During a recent work trip to meet a client, I had the chance to spend time with a great family friend I’ve known since we were literally in diapers.
Her mom is my godmother, who literally had to leave my baptism to go give birth to my friend. We’re that cool.
My friend knows me backward and forward, but she still wasn’t sure about some things in my life lately. When she picked me up from the Miami airport, she said:
“I know you are here for work, but what exactly do you do?! My friends gave me a list of questions to ask you. We want to know.”
A list questions? Seriously?
What boggles my mind about this type of comment is that I wasn’t aware that what I do is so different from what everyone else does for a living.
I’ve written about this before, but I don’t think I was specific enough.
After thinking about it long and hard, I came up with a few reasons why what I do for a living is difficult for people to understand:
1. It’s new. Designing mobile apps and selling books on Amazon’s Kindle isn’t exactly old school. My readers know what’s up (you rock!), but a lot of friends and family don’t really get it. Luckily, they nod along and support me no questions asked.
2. It changes. What I focus on shifts with my interests and what comes up each month. I might spend four weeks writing a book, and then take a business trip to work on a mobile app for a client. I’m still figuring out what I enjoy doing most, so keeping up can be tough. I get it.
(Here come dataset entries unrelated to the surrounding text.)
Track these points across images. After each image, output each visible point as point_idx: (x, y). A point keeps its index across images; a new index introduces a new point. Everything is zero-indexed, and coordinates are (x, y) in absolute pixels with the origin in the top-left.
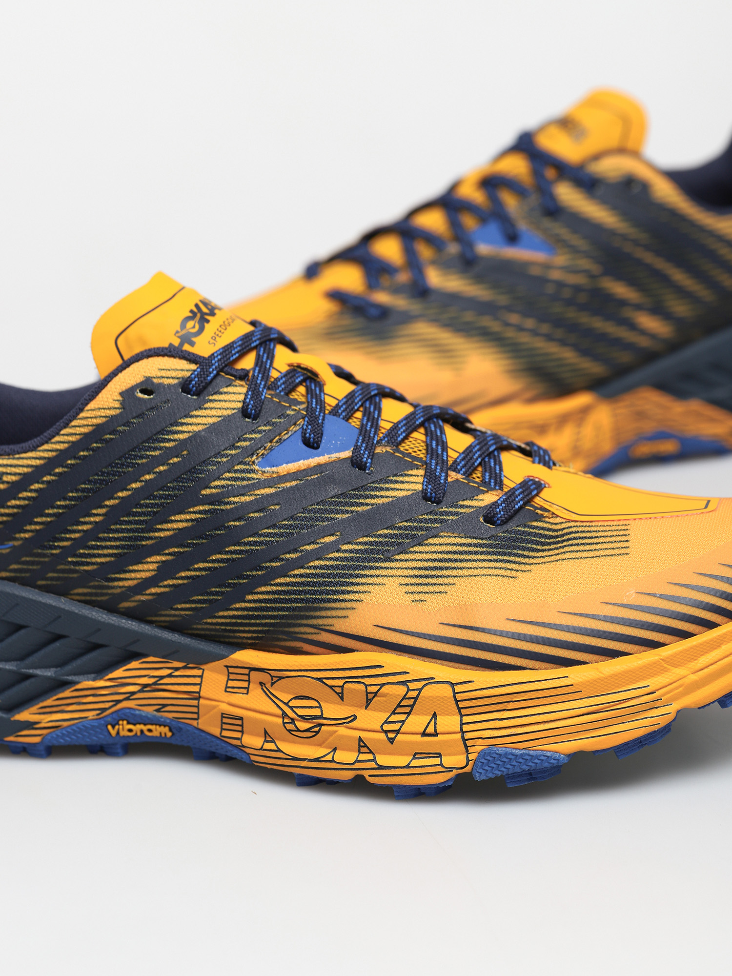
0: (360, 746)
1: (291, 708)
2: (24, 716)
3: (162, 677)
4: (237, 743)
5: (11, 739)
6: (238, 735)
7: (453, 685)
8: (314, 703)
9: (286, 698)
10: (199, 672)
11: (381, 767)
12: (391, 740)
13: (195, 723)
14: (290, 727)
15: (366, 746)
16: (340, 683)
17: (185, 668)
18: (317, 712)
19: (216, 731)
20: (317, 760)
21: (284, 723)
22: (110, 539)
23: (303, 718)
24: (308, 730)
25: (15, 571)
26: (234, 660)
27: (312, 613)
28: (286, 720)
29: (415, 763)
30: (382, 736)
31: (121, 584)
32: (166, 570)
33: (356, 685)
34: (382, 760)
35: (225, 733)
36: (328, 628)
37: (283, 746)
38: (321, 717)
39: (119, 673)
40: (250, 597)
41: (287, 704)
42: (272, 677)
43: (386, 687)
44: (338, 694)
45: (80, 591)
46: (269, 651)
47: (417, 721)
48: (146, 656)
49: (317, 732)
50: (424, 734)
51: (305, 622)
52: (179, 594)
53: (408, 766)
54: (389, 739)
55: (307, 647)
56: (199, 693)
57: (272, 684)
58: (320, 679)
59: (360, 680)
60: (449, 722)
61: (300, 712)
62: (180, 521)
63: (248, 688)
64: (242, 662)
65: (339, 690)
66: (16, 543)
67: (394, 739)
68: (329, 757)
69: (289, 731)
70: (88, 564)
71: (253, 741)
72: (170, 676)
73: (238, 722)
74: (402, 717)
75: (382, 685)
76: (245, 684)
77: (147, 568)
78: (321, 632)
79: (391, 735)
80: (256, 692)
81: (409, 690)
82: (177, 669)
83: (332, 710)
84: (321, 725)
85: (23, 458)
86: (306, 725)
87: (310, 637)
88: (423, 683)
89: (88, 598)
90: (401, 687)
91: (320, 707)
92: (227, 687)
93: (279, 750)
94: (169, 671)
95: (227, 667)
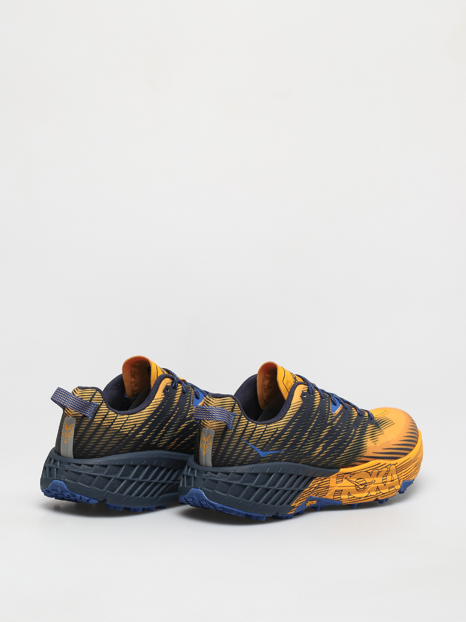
0: (377, 489)
1: (357, 483)
2: (293, 505)
3: (320, 483)
4: (340, 499)
5: (290, 513)
6: (339, 496)
7: (395, 465)
8: (363, 480)
9: (355, 480)
10: (329, 479)
11: (383, 494)
12: (385, 485)
13: (325, 497)
14: (357, 489)
15: (378, 489)
16: (371, 471)
17: (325, 479)
18: (364, 482)
19: (332, 497)
20: (366, 496)
21: (356, 488)
22: (311, 441)
23: (361, 485)
24: (363, 488)
25: (287, 458)
26: (340, 472)
27: (359, 452)
28: (356, 487)
29: (390, 490)
30: (383, 484)
31: (314, 455)
32: (324, 448)
33: (376, 470)
34: (383, 491)
35: (334, 497)
36: (363, 456)
37: (355, 495)
38: (366, 483)
39: (311, 485)
40: (345, 451)
41: (355, 482)
42: (351, 474)
43: (383, 469)
44: (370, 474)
45: (303, 460)
46: (348, 467)
47: (389, 478)
48: (316, 477)
49: (365, 488)
50: (391, 481)
51: (358, 455)
52: (328, 454)
53: (389, 492)
54: (384, 484)
55: (357, 463)
56: (329, 486)
57: (350, 477)
58: (366, 471)
59: (377, 468)
60: (395, 476)
61: (360, 483)
62: (325, 432)
63: (342, 481)
64: (343, 472)
65: (371, 473)
66: (286, 449)
67: (385, 484)
68: (369, 495)
69: (357, 490)
70: (306, 451)
71: (344, 497)
72: (322, 482)
73: (340, 492)
74: (385, 478)
75: (382, 469)
76: (341, 480)
77: (320, 449)
78: (362, 457)
79: (385, 483)
80: (345, 481)
81: (388, 469)
82: (322, 480)
83: (368, 480)
84: (366, 485)
85: (280, 422)
86: (363, 487)
87: (359, 460)
88: (390, 466)
89: (303, 462)
90: (386, 468)
91: (365, 480)
92: (337, 482)
93: (354, 497)
94: (321, 481)
95: (337, 475)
3. It’s fun. Most people think working is supposed to, well, feel like work. I’ve crafted a life around changing that up — I want work to feel like fun. That means that when I’m “working”, people don’t really understand that I am. In my view, working doesn’t necessarily equate an office, staff, and overhead expenses.
It’s definitely not your regular 9-to-5 desk job. It’s a lot more fun, and it’s also a lot more risky.
Ready for TMI? A complete breakdown of my job.
When I pick apart how I spend my time and how I make money, I come up with a list of activities that together make up my “job / career / business” — whatever you want to call it.
Below, you’ll find a list of what I do and how much time I spend my time on each.
(A estimated % is the best I can do. I’m terrible at tracking my income and expenses, but I just hired someone to help me get that in order — yay!)
1. Clients for creating websites & mobile apps. This involves a lot of design, technology know-how, and project management. 40% of my time / 75% of my income
2. Writing books & my blog. Whether it’s writing for free or for money, putting words together is my favorite activity. Most of my content is free (on this blog or other blogs), but I hope to write more books in the future. 40% of my time / 10% of my income
3. Mentoring & workshops. Getting people together to give each other advice and hand up through tough problems involves little time for great reward. 20% of my time / 15% of my income
I hope this helps clear the air on what exactly I do for a living.
Coming up fast: My next project
I’m hoping to launch The Perpetual Vacation website before December. It’s going to be a website dedicated to helping you live a life that feels awesome every single day.
It’s a lot of work, but it’s going to be amazing. I hope it helps all of you reach your awesome goals.